As I write this, commencement is under way, and who knows what the fallout will be. I was thinking about this last night, however, because of a discussion by some friends on the arrests taking place. The debate was who was wronger; ND for arresting priests peacefully protesting on their property, or protesters protesting on ND property. I thought I would share my thoughts.
The protesters are engaging in acts of civil disobedience. Is civil disobedience justified? I think it is when we are being forced by an unjust law. Rosa Parks refusing to move was an act of civil disobedience. Does it apply in the ND protest case? I don't think so. The protesters were not forbidden to protest, they were just asked to stay off ND property.
One might argue that they were justified in using their civil disobedience in order to publicize their plight. I ask "publicize to whom?" Catholics and ND aficionados are all ready well acquainted with the situation. The media who are covering the arrests are making the protesters look like fools,a nd broadcasting to a public which is at best ambivalent about the situation.

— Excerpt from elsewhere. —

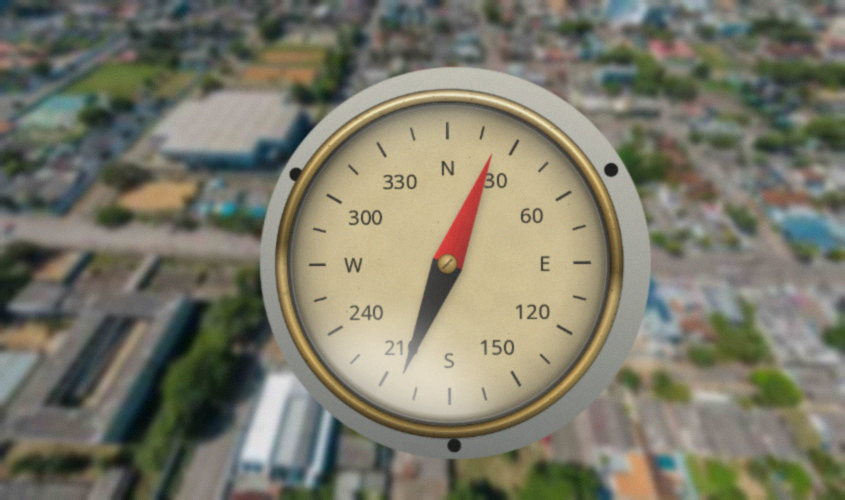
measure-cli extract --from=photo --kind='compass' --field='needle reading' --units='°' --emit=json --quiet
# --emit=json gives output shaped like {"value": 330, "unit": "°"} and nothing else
{"value": 22.5, "unit": "°"}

That's not to say I am against the protesters, I just feel they are not handling themselves optimally. The same can be said of Fr. Jenkins. His "last letter" in the subject emphasized that this honorary degree is a formality and is not meant to endorse Obama or his policies. If this letter were his "first" letter on the subject instead of his last, perhaps a lot of this could have been avoided. However, Fr. Jenkins has already squandered all his credibility in previous volleys.
First there was the claim that this wasn't really a commencement speech, but an invitation to a "dialogue". When that became abundantly discredited the claim was that it was OK because Obama was not Catholic. There was his refusal to have a "dialogue" with his own students, in contrast with his desire to have one with the president.

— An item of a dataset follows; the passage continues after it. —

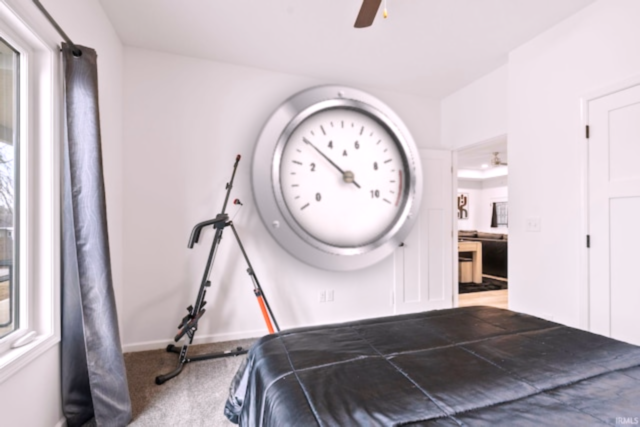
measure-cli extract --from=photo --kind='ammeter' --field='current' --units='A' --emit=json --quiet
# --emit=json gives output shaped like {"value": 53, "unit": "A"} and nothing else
{"value": 3, "unit": "A"}
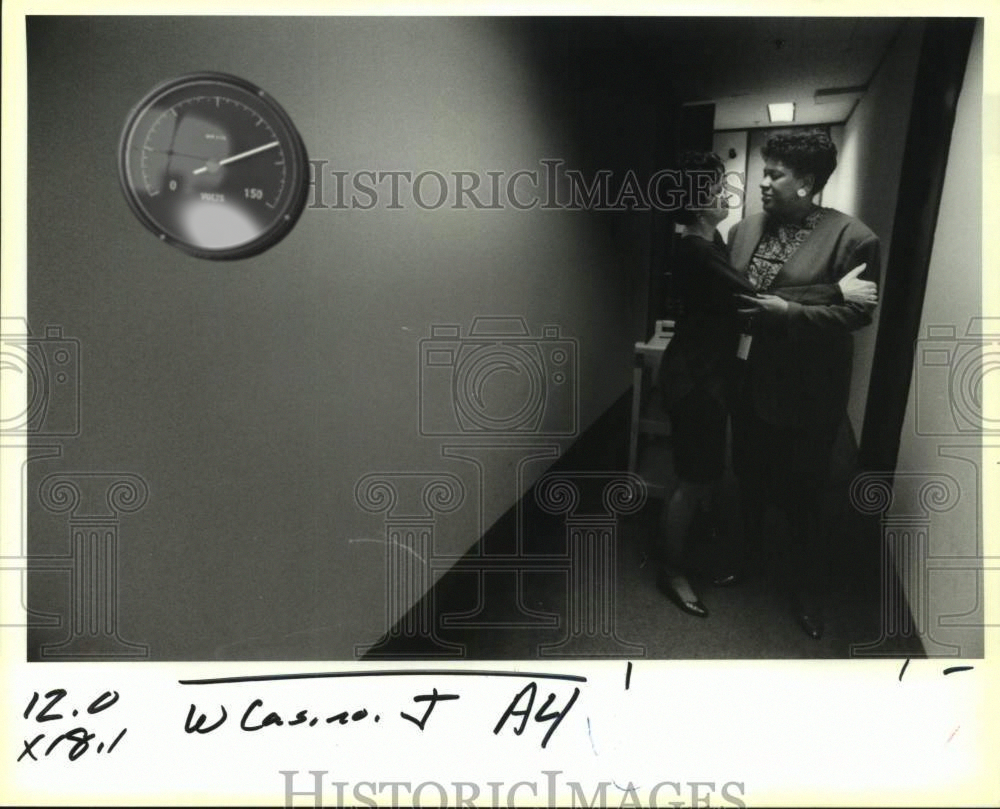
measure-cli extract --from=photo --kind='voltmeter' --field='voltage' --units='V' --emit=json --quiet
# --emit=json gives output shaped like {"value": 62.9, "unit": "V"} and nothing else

Even in the face of almost 70 bishops, Fr. Jenkins insisted that his interpretation of the rules was correct. He even turned to out of context scriptural quotes to support his views against those of his superiors. Then there's the text of the honorary degree presentation itself.
"At the 164th Commencement The May Exercises The University of Notre Dame Confers the degree of Doctor of Laws, honoris causa, on the 44th president of the United States, whose historic election opened a new era of hope in a country long divided by its history of slavery and racism. A community organizer who honed his advocacy for the poor, the marginalized and the worker in the streets of Chicago, he now organizes a larger community, bringing to the world stage a renewed American dedication to diplomacy and dialogue with all nations and religions committed to human rights and the global common good. Through his willingness to engage with those who disagree with him and encourage people of faith to bring their beliefs to the public debate, he is inspiring this nation to heal its divisions of religion, culture, race and politics in the audacious hope for a brighter tomorrow."This is sad. If I could turn back time and whisper in Fr. Jenkins' ear, I would have asked him to use that final letter as his first letter instead of going through the motions of lie after lie, to speak with students instead of turning them away, to ensure that the text of the degree did not appear to honor the president for things which are abhorrent to the Catholic view and to make this something less divisive.
Of course, in a better world we would have had the entire theology department, faculty, and many students demand that the invitation be rescinded, just as happened to Pope Benedict XVI at La Sapienza University (see my previous blog), but we don't live in that world.
Then again, perhaps Fr. Jenkins had no choice and was just a puppet of the board of directors?